The authors conducted a single-center retrospective study of 27 patients (28 separate E-MVD cases; 1 patient had bilateral E-MVD) diagnosed with HFS who underwent fully E-MVD from January 2013 to October 2016. Intraoperative brainstem auditory evoked potentials and lateral spread resolution were reviewed. Outcome was based on the clinical status of the patient at the last contact point with the senior author.
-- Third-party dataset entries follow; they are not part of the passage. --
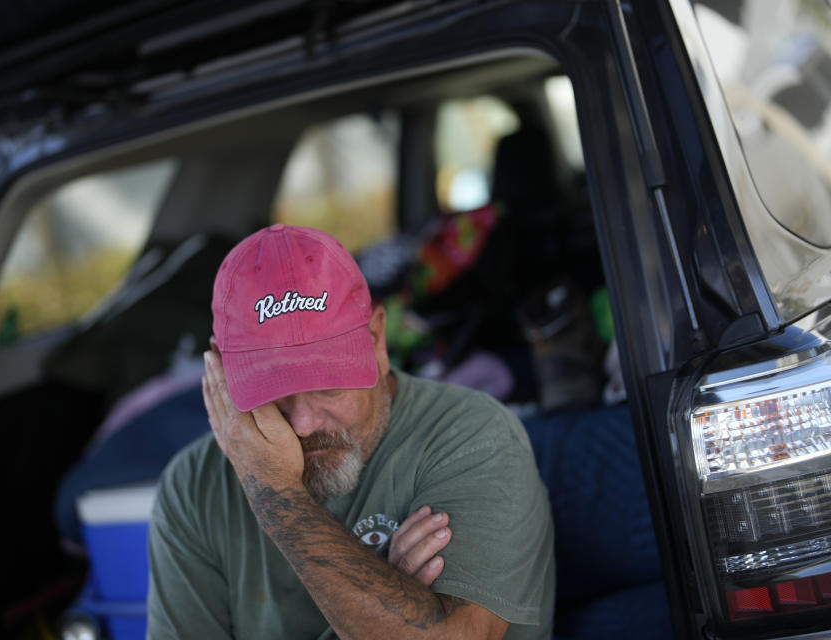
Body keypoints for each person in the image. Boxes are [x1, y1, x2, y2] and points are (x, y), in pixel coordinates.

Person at [146, 224, 554, 639]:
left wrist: (274, 492)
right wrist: (383, 607)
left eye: (329, 385)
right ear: (219, 371)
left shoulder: (471, 438)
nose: (304, 423)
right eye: (275, 397)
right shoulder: (194, 486)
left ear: (376, 340)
Complications were categorized as facial weakness, hearing loss, ataxia, dysphagia, or any adverse event able to be attributed to the surgical procedure.

RESULTS

HFS was relieved either completely or partially in the majority of cases (24 of 28, 85.7%). Of the 28 separate procedures, 17 (60.7%) resulted in complete resolution of symptoms, 4 (14.3%) resulted in near-complete resolution, 2 (7.1%) resulted in 50% reduction of symptoms, 1 (3.6%) resulted in minimal reduction, and 4 (14.3%) resulted in no relief. Of the 27 patients, 26 (96%) had no permanent postoperative complications. In multivariate logistic regression, the best predictor of greater than 50% resolution of spasm was resolution of intraoperative lateral spread response.

CONCLUSIONS

A fully E-MVD for HFS provides a safe and comprehensive view of the neurovascular conflict. Exclusive use of the endoscope in MVD is both safe and feasible in the treatment of HFS. Attention to lateral spread response monitoring remains an integral part of comprehensive neurosurgical management.